Researchers from Perth-based Curtin University who are studying rock-dwelling micro-organisms deep beneath the site of the asteroid strike that wiped out the dinosaurs have discovered something wonderous – the ancient impact’s unbelievable power continues to influence the type of microbial life found there today.
The Aussie-based scientists used gene sequencing, cell counts and incubation experiments to study the micro-organism communities and found the geological deformation caused by the impact 66-million years ago is still shaping life beneath the site at Chicxulub in México.
Curtin PhD student Bettina Schaefer, from the university’s School of Earth and Planetary Sciences, said that while asteroid impacts caused severe disruption to surface-dwelling organisms and ecosystems, the resulting crater could be a perfect nurturing place for new life.
“The heat and pressure of the impact created a sterilised area that caused a localised extinction of the residing microbes,” Schaefer explained.
Took a million years for crater to cool enough for microbes to return
“However, roughly one million years after the impact the crater had cooled down to temperatures low enough for microbial life to return, and to evolve in isolation from life at the Earth’s surface over the last 65-million years.”
Associate Professor Marco Coolen, also from Curtin, said the study found the bacteria present in the nutrient-poor and still relatively hot (about 70C) impact-fractured granitic rocks in the lower parts of the crater differed significantly from the bacteria in the layer of rubble that filled the crater in the immediate aftermath of the impact.

__DATASET ENTRIES__.
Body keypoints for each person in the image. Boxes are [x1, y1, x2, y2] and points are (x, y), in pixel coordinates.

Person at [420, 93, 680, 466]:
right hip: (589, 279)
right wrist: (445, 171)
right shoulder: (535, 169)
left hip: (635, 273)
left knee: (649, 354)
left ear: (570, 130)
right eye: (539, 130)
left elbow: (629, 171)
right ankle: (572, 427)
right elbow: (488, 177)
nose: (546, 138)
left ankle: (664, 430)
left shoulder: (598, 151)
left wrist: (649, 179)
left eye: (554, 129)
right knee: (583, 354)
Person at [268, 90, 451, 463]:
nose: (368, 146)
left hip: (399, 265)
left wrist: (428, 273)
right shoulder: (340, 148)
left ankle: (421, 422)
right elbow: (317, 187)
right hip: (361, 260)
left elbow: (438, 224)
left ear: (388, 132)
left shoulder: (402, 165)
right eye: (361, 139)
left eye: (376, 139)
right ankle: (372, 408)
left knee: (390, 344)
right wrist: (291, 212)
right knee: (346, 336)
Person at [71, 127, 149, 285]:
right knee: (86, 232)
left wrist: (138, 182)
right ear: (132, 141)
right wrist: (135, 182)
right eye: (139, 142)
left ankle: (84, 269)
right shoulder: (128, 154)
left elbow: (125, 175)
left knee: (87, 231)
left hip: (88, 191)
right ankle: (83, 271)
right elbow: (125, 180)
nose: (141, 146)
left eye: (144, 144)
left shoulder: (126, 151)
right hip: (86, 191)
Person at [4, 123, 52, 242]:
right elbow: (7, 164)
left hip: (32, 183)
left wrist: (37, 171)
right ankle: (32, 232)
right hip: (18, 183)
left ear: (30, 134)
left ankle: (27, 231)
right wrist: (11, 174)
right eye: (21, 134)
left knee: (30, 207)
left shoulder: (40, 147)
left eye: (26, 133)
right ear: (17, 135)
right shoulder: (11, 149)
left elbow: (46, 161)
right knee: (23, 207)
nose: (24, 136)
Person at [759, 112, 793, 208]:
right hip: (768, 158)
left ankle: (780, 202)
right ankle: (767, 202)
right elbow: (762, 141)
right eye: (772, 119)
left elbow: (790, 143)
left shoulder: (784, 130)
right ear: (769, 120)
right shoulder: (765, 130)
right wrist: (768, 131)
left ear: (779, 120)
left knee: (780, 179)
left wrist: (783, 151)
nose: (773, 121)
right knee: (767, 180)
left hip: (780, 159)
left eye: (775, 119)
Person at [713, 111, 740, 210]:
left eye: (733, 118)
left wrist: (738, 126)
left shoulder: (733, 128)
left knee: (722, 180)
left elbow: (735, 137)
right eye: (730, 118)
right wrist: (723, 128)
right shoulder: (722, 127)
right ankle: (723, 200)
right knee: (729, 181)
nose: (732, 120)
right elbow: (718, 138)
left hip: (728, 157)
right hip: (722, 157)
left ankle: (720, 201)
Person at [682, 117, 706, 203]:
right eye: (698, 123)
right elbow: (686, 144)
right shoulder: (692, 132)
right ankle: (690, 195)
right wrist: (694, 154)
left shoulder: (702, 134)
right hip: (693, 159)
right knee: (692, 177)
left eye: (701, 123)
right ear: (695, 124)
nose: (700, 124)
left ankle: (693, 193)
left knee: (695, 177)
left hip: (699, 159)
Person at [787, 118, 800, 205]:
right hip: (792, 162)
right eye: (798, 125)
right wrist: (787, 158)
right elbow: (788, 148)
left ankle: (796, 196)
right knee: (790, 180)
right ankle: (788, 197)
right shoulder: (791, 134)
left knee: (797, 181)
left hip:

__PROBLEM REQUIREMENTS__. Pick up the article above about microbes living deep under the Chicxulub crater and keep writing from the end of its last sentence, leaving the data aside.

__WRITTEN ANSWER__.
They are also significantly different to the microbes present in marine sediments deposited in the crater millions of years later.
“The findings gave insight into microbial life in extreme environments and how life recovers from extreme events such as asteroid strikes,” Professor Coolen said.
Clues to how Earth may recover from ecological and other disasters
“As the deep microbial biosphere plays an important role in the global carbon cycle, it is of interest to investigate how the microbial communities were able to recover from this catastrophic geological event.
“With growing concern about a possible human-generated ecological disaster or asteroid impact, research into how life on Earth has responded to major environmental, ecological, and evolutionary change … is crucial to a greater understanding of the resilience of life on Earth.”
The full research paper has been published in the journal Frontiers in Microbiology. Its lead authors are Schaefer and Professor Charles Cockell from the University of Edinburgh in Scotland.
The research was funded by the Australian Research Council (ARC) and Australian and New Zealand IODP Legacy, supported by Curtin University.